> **DATA PROVIDED**:

::::

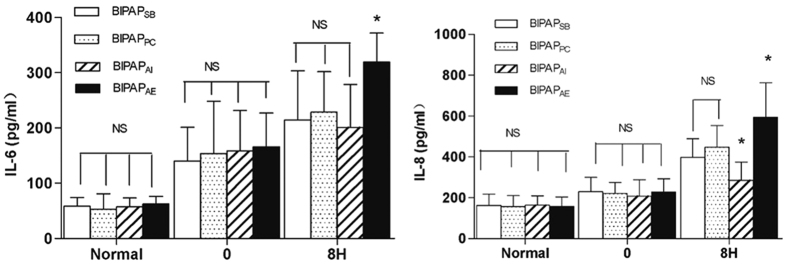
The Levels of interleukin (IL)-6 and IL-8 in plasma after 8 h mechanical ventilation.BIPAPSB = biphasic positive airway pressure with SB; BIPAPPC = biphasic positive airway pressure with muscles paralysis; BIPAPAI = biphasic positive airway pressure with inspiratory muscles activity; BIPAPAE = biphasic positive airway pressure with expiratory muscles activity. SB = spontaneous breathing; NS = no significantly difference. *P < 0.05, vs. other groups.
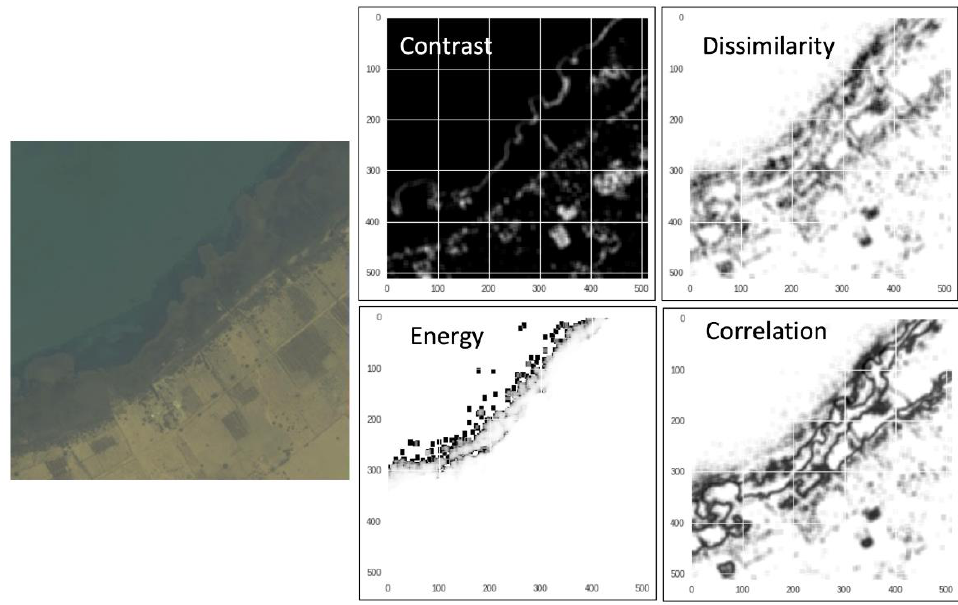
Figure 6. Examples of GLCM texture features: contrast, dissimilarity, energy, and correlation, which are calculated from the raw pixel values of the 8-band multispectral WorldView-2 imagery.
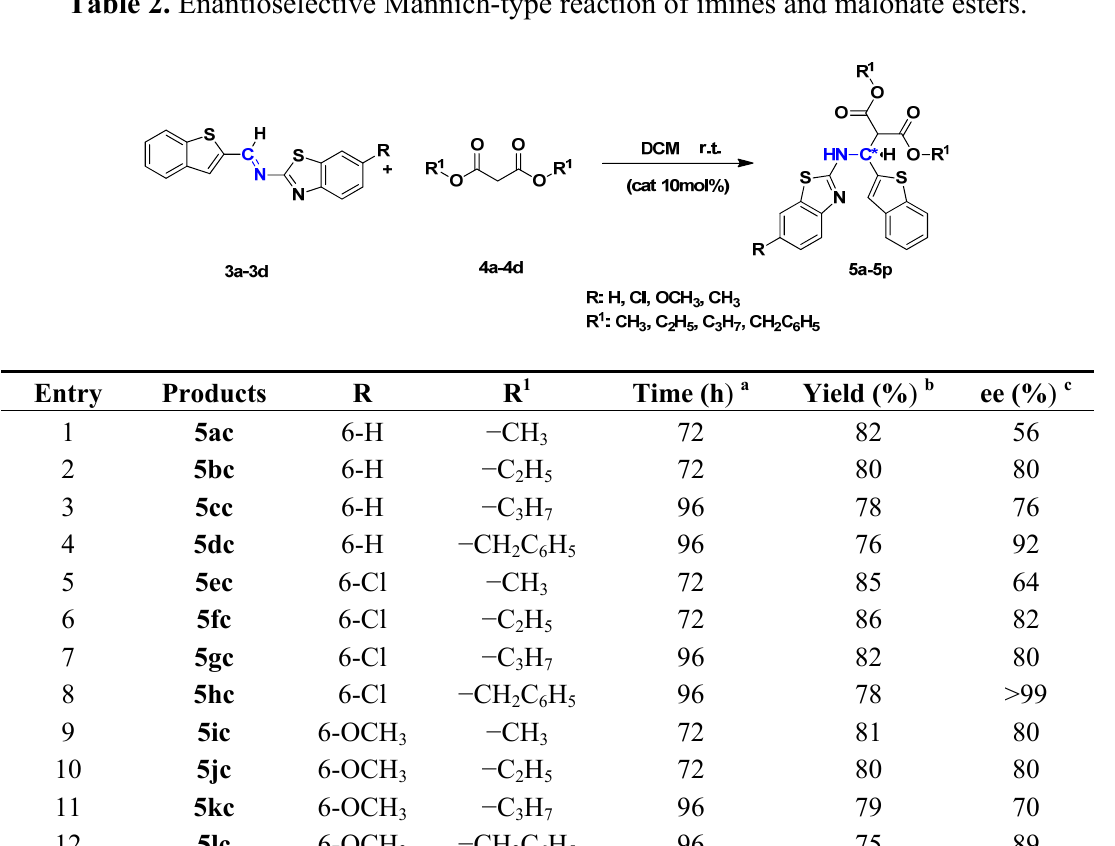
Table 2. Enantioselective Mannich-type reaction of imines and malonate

::::

> **WORK ORDER**: This task calls for the listing to be restated exactly, with images omitted.

> **TASK RESULT**:
The Levels of interleukin (IL)-6 and IL-8 in plasma after 8 h mechanical ventilation.BIPAPSB = biphasic positive airway pressure with SB; BIPAPPC = biphasic positive airway pressure with muscles paralysis; BIPAPAI = biphasic positive airway pressure with inspiratory muscles activity; BIPAPAE = biphasic positive airway pressure with expiratory muscles activity. SB = spontaneous breathing; NS = no significantly difference. *P < 0.05, vs. other groups.
Figure 6. Examples of GLCM texture features: contrast, dissimilarity, energy, and correlation, which are calculated from the raw pixel values of the 8-band multispectral WorldView-2 imagery.
Table 2. Enantioselective Mannich-type reaction of imines and malonate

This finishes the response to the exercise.